Studio album by Lindsay Lohan
- Released: November 30, 2005
- Recorded: 2004–2005
- Studio: Rocket Carousel (Los Angeles); The Beach House (Long Island); Ruby Red (Atlanta); Zi Music West (Los Angeles); Loho (New York City); Ocean Way (Los Angeles); Skip Saylor (Los Angeles); Sony Music (New York City); NRG Recording;
- Genre: Pop rock
- Length: 43:21
- Label: Casablanca
- Producer: Greg Wells; Kara DioGuardi; Butch Walker; Ben Moody;

Lindsay Lohan chronology
| Speak (2004) | A Little More Personal (RAW) (2005) |  |

Singles from A Little More Personal
- "Confessions of a Broken Heart (Daughter to Father)" Released: October 18, 2005;

= A Little More Personal (Raw) =

A Little More Personal (Raw) (stylized A Little More Personal (RAW)) is the second studio album by American actress and singer Lindsay Lohan, released on November 30, 2005, by Casablanca Records. The album features darker material than Lohan's debut studio album, Speak (2004). Recording sessions took place in several locations, including at Lohan's trailer during the principal photography of Herbie: Fully Loaded, where she recorded her vocals for the album's lead single, "Confessions of a Broken Heart (Daughter to Father)".

The album received mixed reviews from music critics, who praised Lohan's ambition and vocals, despite considering it a weak album. A Little More Personal (Raw) charted mildly compared to Speak, debuting (and also peaking) at number 20 on the US Billboard 200, with first-week sales of 82,000 copies. However, it was certified Gold by the Recording Industry Association of America (RIAA) for shipments of over 500,000 copies. It was also certified Gold in Taiwan. Lohan promoted the album with a few television appearances, including at MTV's Total Request Live, The Ellen DeGeneres Show and the 33rd Annual American Music Awards. Lohan included her songwriting on seven out of the album's twelve songs and was the album's executive producer.

==Background and recording==
During the shoot of the music video for her single "First", Lohan revealed in an interview with MTV that she was preparing her sophomore studio album. "When you get into the studio, everything just comes out," she said. "All your creative juices are there. I don't [want to] leave. I'll still be in there until all hours, and it's nice to be able to do that." Lohan began writing lyrics for the album in June 2005, after the last single from her previous album had been released. "I've been writing a lot, almost every night," she said. "There's been a lot going on [in my life lately], and I think people can find that escape in hobbies that they do. I don't do yoga or anything, but some people use that. Everyone has their own thing, and I use writing." The pop rock album features a darker theme compared to Lohan's previous album.

§ **Work task**
From the album article, copy the stretch from "The album received" through "album's executive producer." word for word.

§ **Dataset extract**
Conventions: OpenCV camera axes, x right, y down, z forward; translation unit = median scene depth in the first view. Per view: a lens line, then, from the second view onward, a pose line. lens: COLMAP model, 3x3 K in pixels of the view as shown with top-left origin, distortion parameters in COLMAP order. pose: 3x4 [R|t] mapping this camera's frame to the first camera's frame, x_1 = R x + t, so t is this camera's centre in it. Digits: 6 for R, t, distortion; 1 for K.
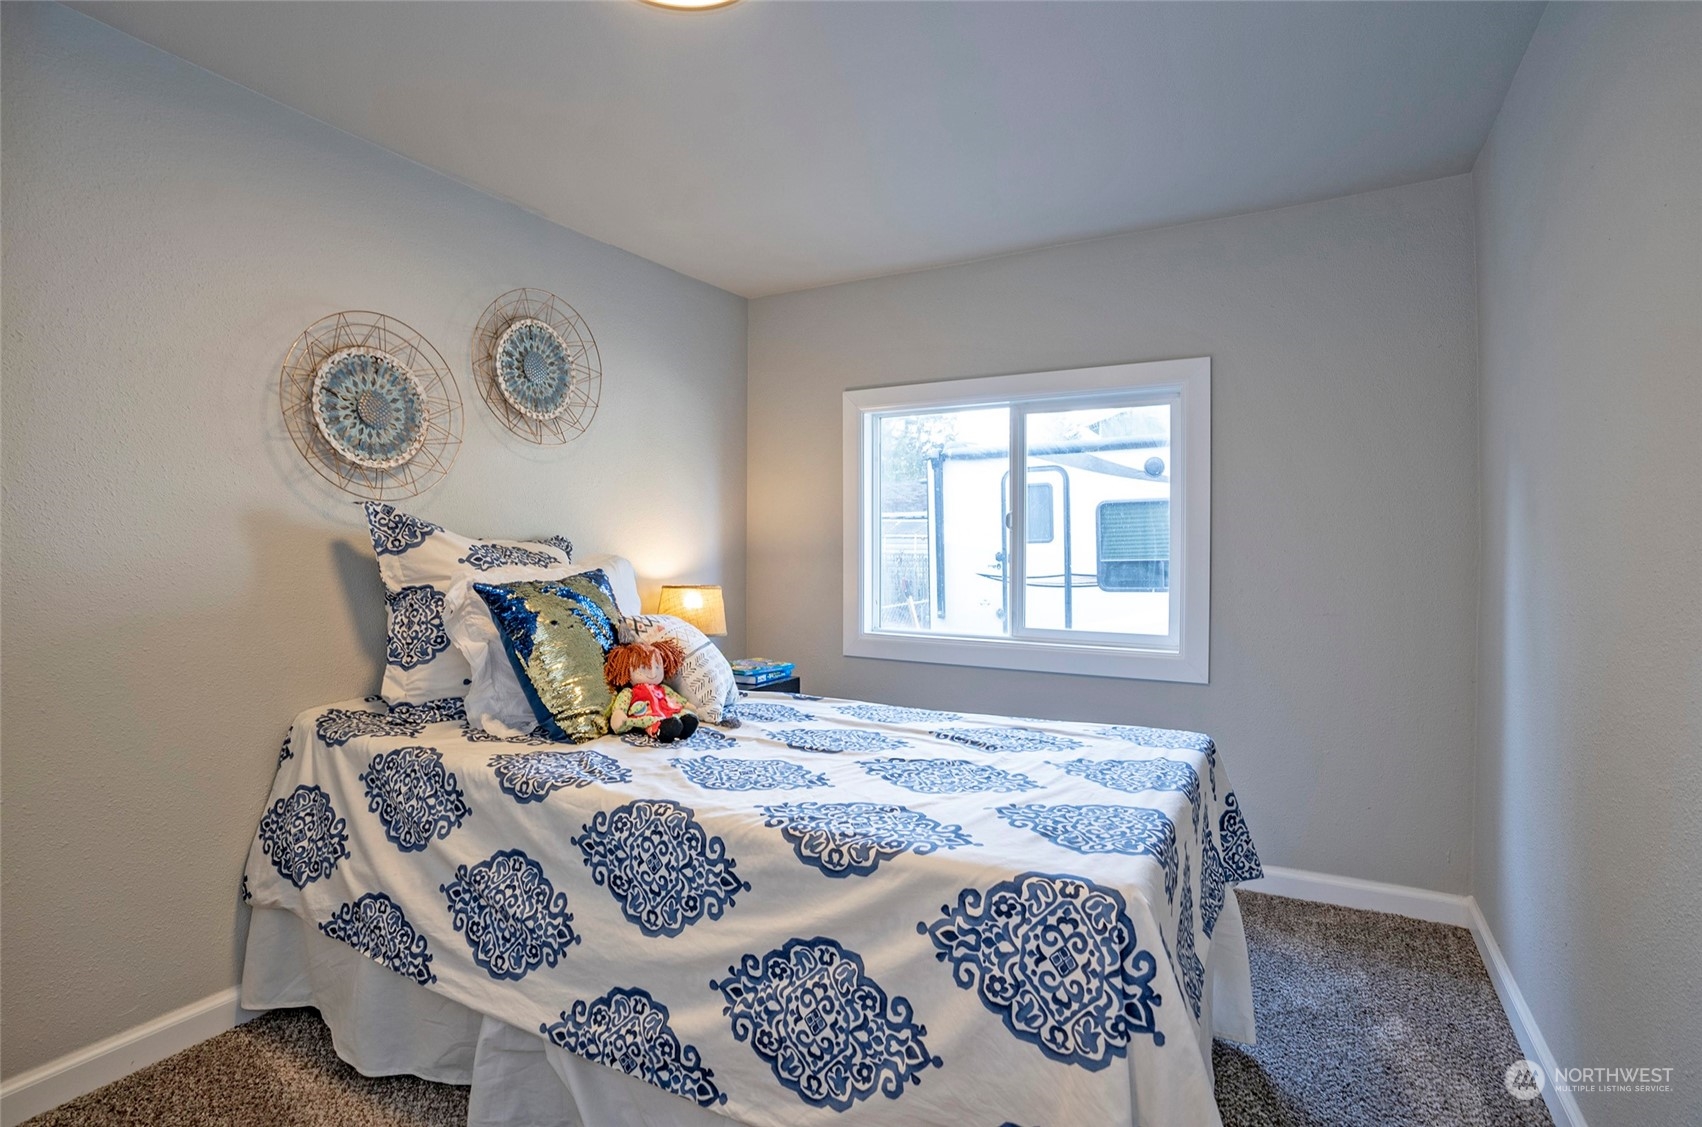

§ **Result for this task**
The album received mixed reviews from music critics, who praised Lohan's ambition and vocals, despite considering it a weak album. A Little More Personal (Raw) charted mildly compared to Speak, debuting (and also peaking) at number 20 on the US Billboard 200, with first-week sales of 82,000 copies. However, it was certified Gold by the Recording Industry Association of America (RIAA) for shipments of over 500,000 copies. It was also certified Gold in Taiwan. Lohan promoted the album with a few television appearances, including at MTV's Total Request Live, The Ellen DeGeneres Show and the 33rd Annual American Music Awards. Lohan included her songwriting on seven out of the album's twelve songs and was the album's executive producer.